No que diz respeito a políticas adotadas dentro da própria Apple, Lisa Jackson deixa a garantia de que, em 2030, a companhia será neutra em termos carbónicos. O desafio, acrescenta, é conseguir que os fornecedores e clientes da marca também utilizem energia limpa. Refere que uma das metas da marca é também trabalhar para uma "economia circular", onde os produtos possam ser feitos a 100% a partir de materiais reciclados.
O clima foi um tema que esteve em cima da mesa ao longo de todo o evento, da neutralidade carbónica, ao problema do plástico e às possíveis soluções para um futuro mais sustentável.
Empresas do setor da energia ou petrolíferas, como a BP ou a Shell, partilharam os seus planos para alcançar a neutralidade carbónica e diminuírem os impactos da indústria no ambiente. “A indústria desempenha um papel crítico na proteção da natureza. A atual taxa de extinção é mil vezes maior do que deveria ser.

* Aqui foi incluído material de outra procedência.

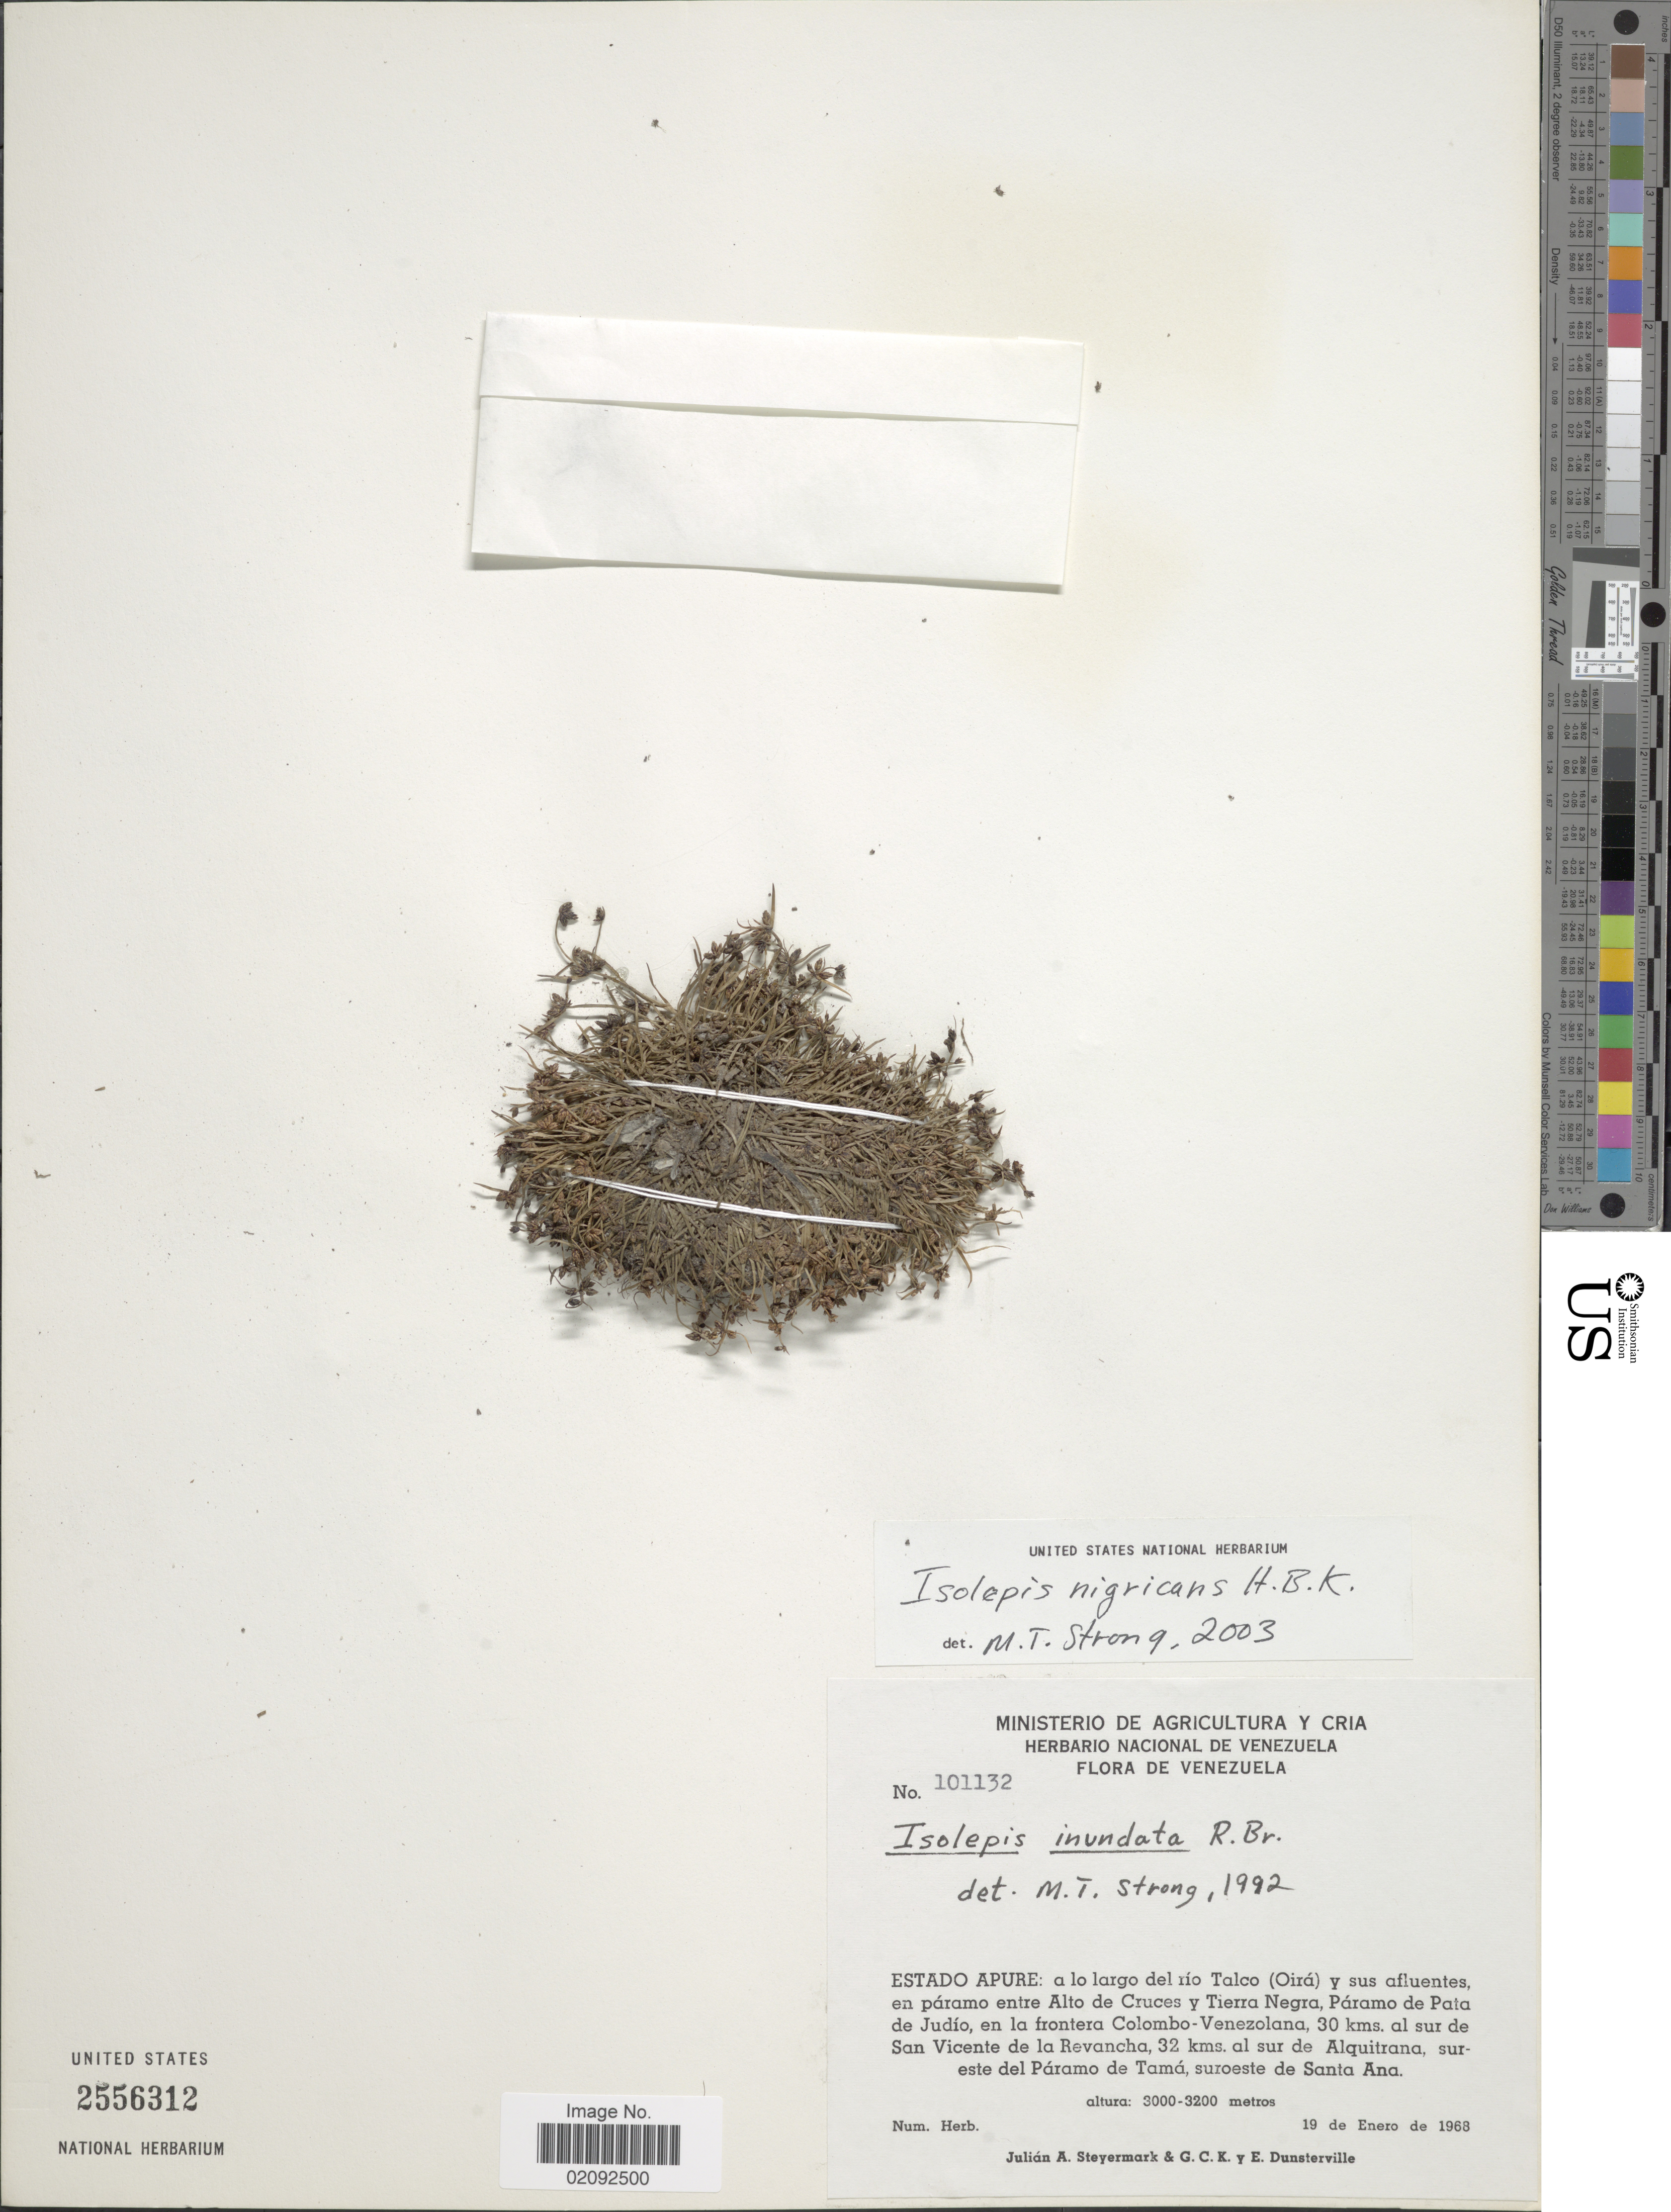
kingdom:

Nós dependemos da natureza e é mais importante do que nunca protegê-la”, referiu Mark Rose, CEO da Fauna & Flora International, uma organização que se uniu à BP para ajudar a empresa a tornar-se mais verde. Do lado de quem analisa a transparência das empresas, Rich Lesser, o CEO da uma das maiores consultoras do mundo – a Boston Consulting Group -, afirma que "o nível de comprometimento tem de aumentar".
A tecnologia foi muitas vezes referida como uma das principais soluções para a crise climática. “Can green tech save the planet?” [Pode a tecnologia verde salvar o planeta?] era inclusive uma das premissas de uma das conferências, da qual fez parte o responsável pela plantação de árvores do motor de busca Ecosia, Pieter Van Midwoud.
Midwoud explicou que é a combinação entre diferentes tipos de tecnologias que permite que o crescimento das árvores seja monitorizado ao longo dos anos. Isto permite, por exemplo, a manutenção de corredores verdes para proteger os chimpanzés no Uganda, uma espécie em extinção.
A Ecosia é um motor de busca online que doa pelo menos 80% da sua receita excedente a organizações sem fins lucrativos que se concentram em reflorestação e conservacionismo.
No mesmo painel participou a primatóloga e antropóloga britânica Jane Goodall. Questionada sobre se a humanidade irá mudar depois da pandemia de covid-19, defendeu a necessidade de "estabelecer um tipo diferente de relação com o mundo natural e os animais" e que não há outra opção "a não ser enfrentar a ameaça" das alterações climáticas. A ativista reforçou ainda que "foi o desrespeito pela natureza e animais que levou à pandemia, em primeiro lugar".
Numa coisa houve consenso entre todos os oradores "verdes" deste evento: o tempo de agir é agora. Em jeito de despedida da Web Summit, Malala Yousafzai deixou uma reflexão, ouvida em direto por mais de 2 mil pessoas: "Todos vamos sentir os impactos, desde as mudanças climáticas, à eletricidade, à pobreza. Nós vamos sentir as consequências, de uma forma ou de outra. Infelizmente alguns vão ser mais afetados, alguns de nós são mais vulneráveis. As mulheres são mais vulneráveis, as minorias são mais vulneráveis, as pessoas de cor são mais vulneráveis, os países em desenvolvimento são mais vulneráveis, os pobres são mais vulneráveis. (…) Nós não podemos escapar às consequências inevitáveis das mudanças climáticas. (…) Antes de nós sabermos sequer, vamos ver isso com os nossos próprios olhos".